I try to parse Wikipedia markup with Lucene and found this little project:
(was not able to retrieve a proper website, sorry)
Below is a shorter version of a code example that circulates somehow around this library. When running it, I get a non-null WikipediaTokenizer, but I get a null pointer exception as soon as I execute incrementToken(). Any ideas?
import org.apache.log4j.Logger;
import org.apache.lucene.analysis.Token;
import org.apache.lucene.analysis.wikipedia.WikipediaTokenizer;
import java.io.StringReader;
public class WikipediaTokenizerTest {
static Logger logger = Logger.getLogger(WikipediaTokenizerTest.class);
protected static final String LINK_PHRASES = "click [[link here again]] click [http://lucene.apache.org here again] [[Category:a b c d]]";
public WikipediaTokenizer testSimple() throws Exception {
String text = "This is a [[Category:foo]]";
return new WikipediaTokenizer(new StringReader(text));
}
public static void main(String[] args){
WikipediaTokenizerTest wtt = new WikipediaTokenizerTest();
try {
WikipediaTokenizer x = wtt.testSimple();
logger.info(x.hasAttributes());
while (x.incrementToken() == true) {
logger.info("Token found!");
}
} catch(Exception e){
logger.error("Exception while tokenizing Wiki Text: " + e.getMessage());
}
}
I use the following dependencies for Maven (pom.xml):
<dependency>
<groupId>org.apache.lucene</groupId>
<artifactId>lucene-core</artifactId>
<version>4.2.1</version>
</dependency>
<dependency>
<groupId>org.apache.lucene</groupId>
<artifactId>lucene-analyzers-common</artifactId>
<version>4.2.1</version>
</dependency>
<dependency>
<groupId>org.apache.lucene</groupId>
<artifactId>lucene-queryparser</artifactId>
<version>4.2.1</version>
</dependency>
<dependency>
<groupId>org.apache.lucene</groupId>
<artifactId>lucene-wikipedia</artifactId>
<version>3.0.3</version>
</dependency>
<dependency>
<groupId>org.apache.lucene</groupId>
<artifactId>lucene-analyzers</artifactId>
<version>3.1.0</version>
</dependency>
Any help would be appreciated! If someone has a better library or solution please let me know.

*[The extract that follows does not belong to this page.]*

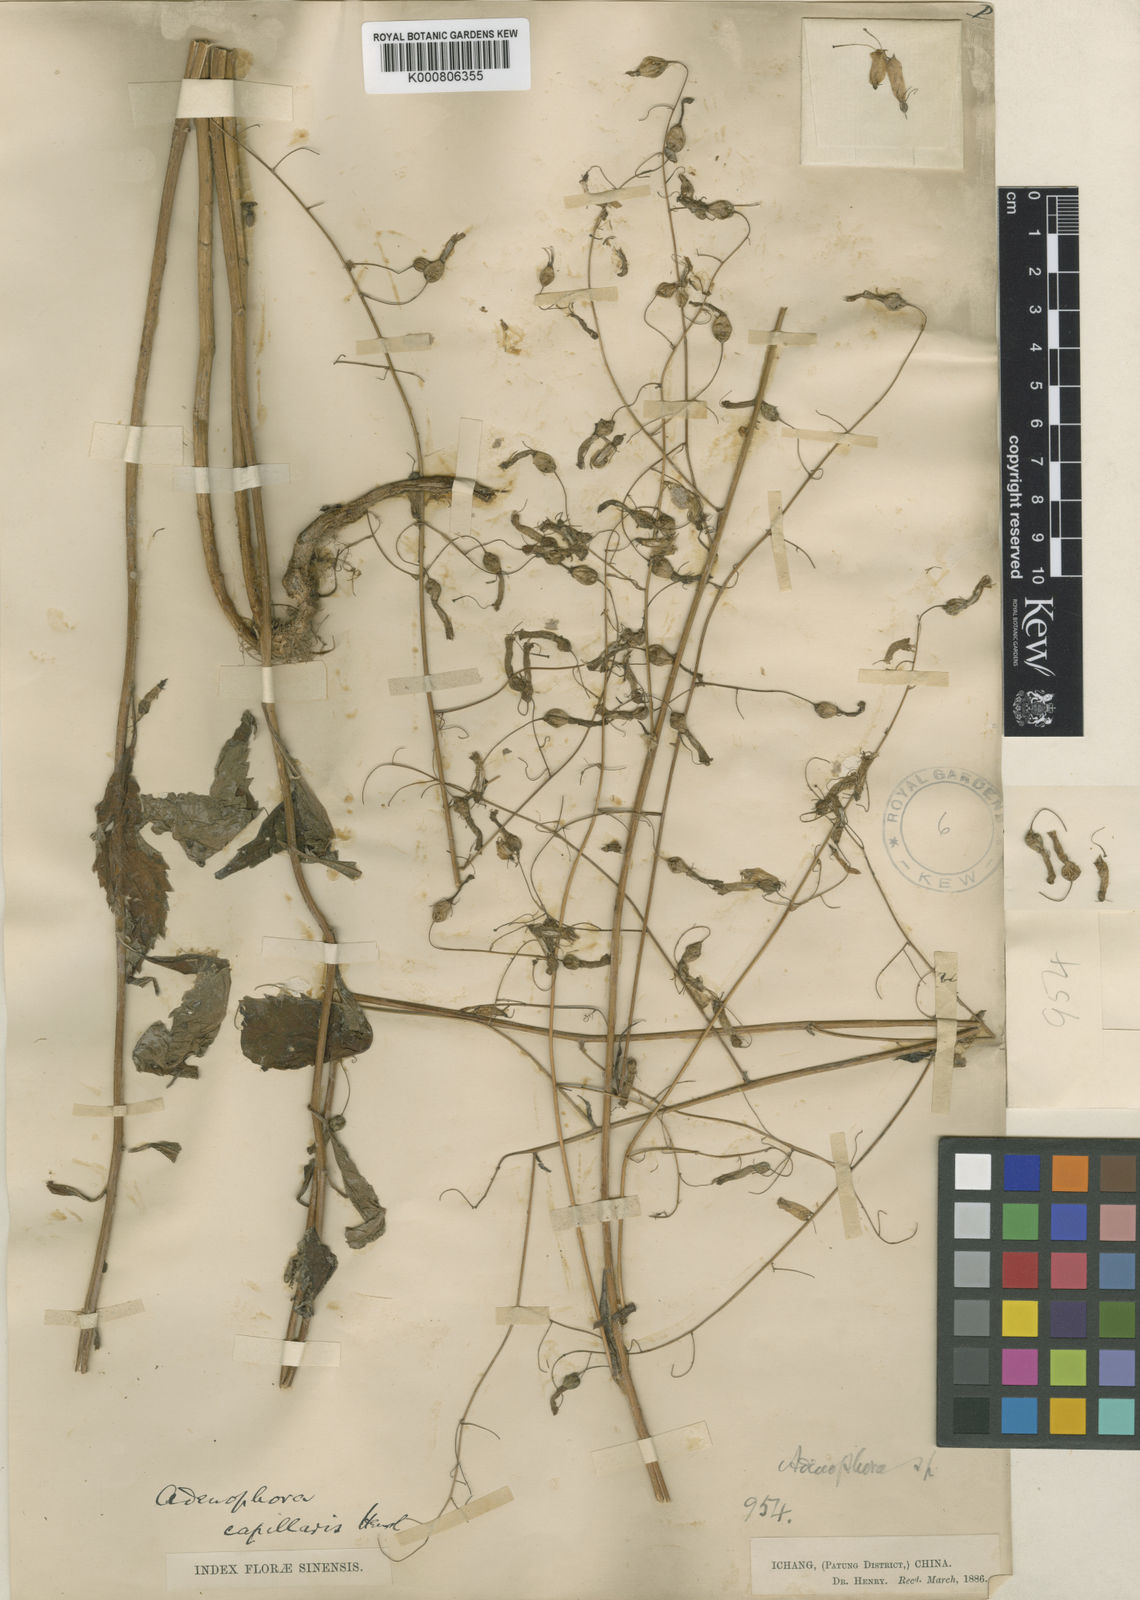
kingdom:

You can't mix-and-match your lucene versions. You are using version 4.2.1. It is not compatible with either version 3.1.0 or 3.0.3. You need to remove those dependencies.
WikipediaTokenizer
is included in analyzers-common.
Also, you are not fulfilling the contract required by TokenStream
. See the TokenStream
documentation where where the workflow of the TokenStream API is described. In particular, before ever calling incrementToken()
, you must call reset()
. You should really also end()
and close()
it.
WikipediaTokenizer x = wtt.testSimple();
logger.info(x.hasAttributes());
x.reset();
while (x.incrementToken() == true) {
logger.info("Token found!");
}
x.end();
x.close();